**Work to complete:** Rewrite every line of the entries below, including the pose lines and the first-view dot positions, but raise both coordinates of each second-view dot position by 46. Leave out the pictures.
---*---
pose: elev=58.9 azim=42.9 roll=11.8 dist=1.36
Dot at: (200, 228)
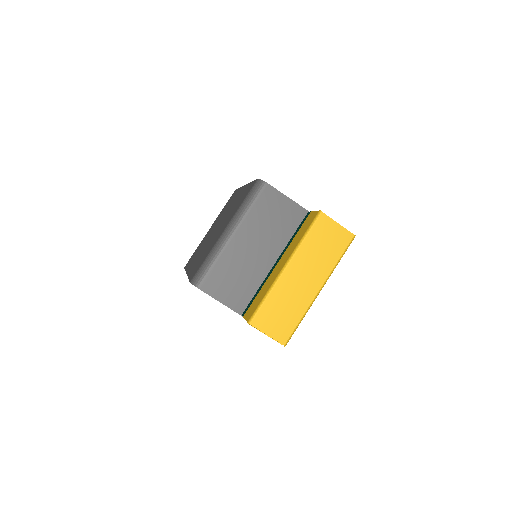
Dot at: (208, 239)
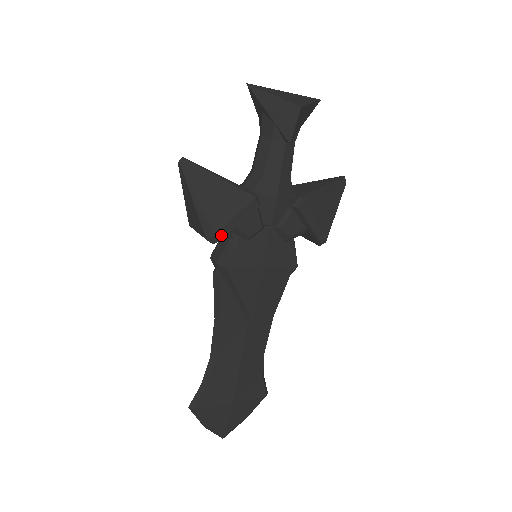
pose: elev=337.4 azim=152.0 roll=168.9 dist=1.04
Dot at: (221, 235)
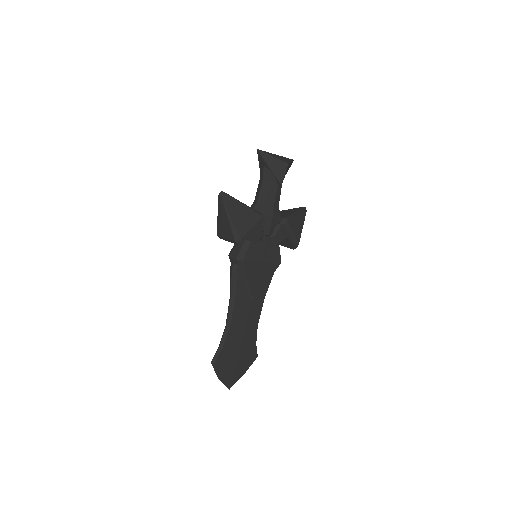
Dot at: (244, 239)
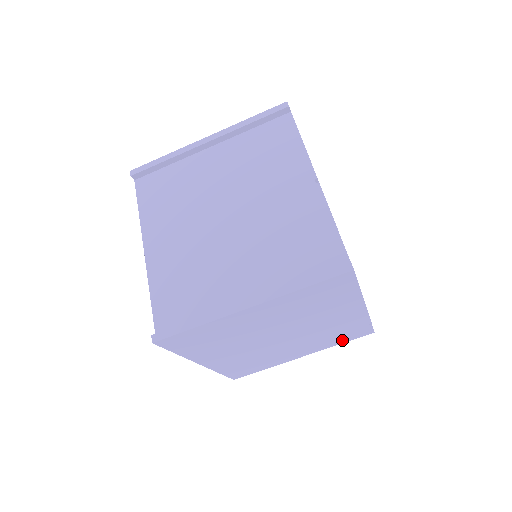
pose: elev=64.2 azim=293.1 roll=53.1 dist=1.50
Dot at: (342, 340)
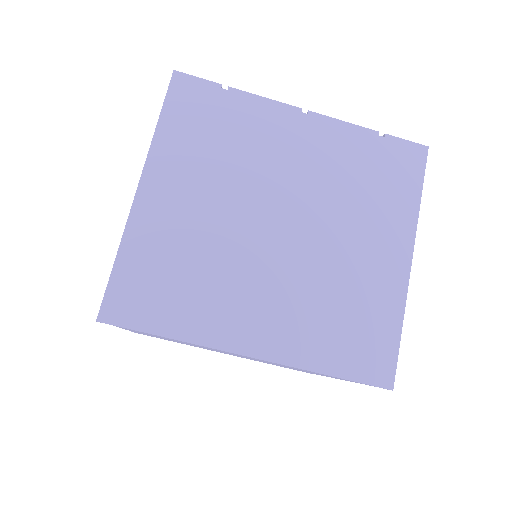
Dot at: (406, 189)
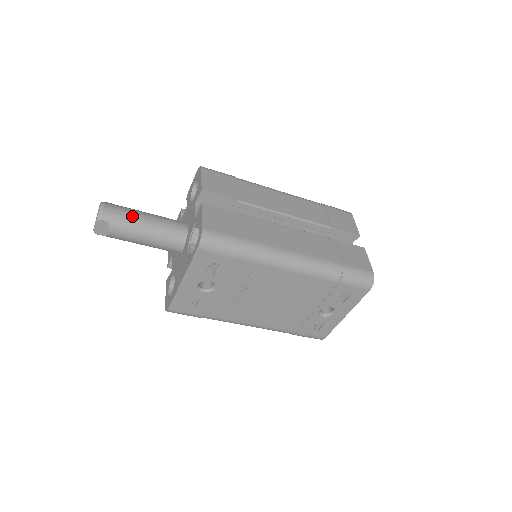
---*---
**Task output:**
pose: elev=58.9 azim=42.9 roll=11.8 dist=1.36
Dot at: (200, 228)
Dot at: (254, 285)
pose: elev=337.4 azim=152.0 roll=168.9 dist=1.04
Dot at: (221, 235)
Dot at: (290, 285)
pose: elev=64.2 azim=293.1 roll=53.1 dist=1.50
Dot at: (342, 340)
Dot at: (452, 235)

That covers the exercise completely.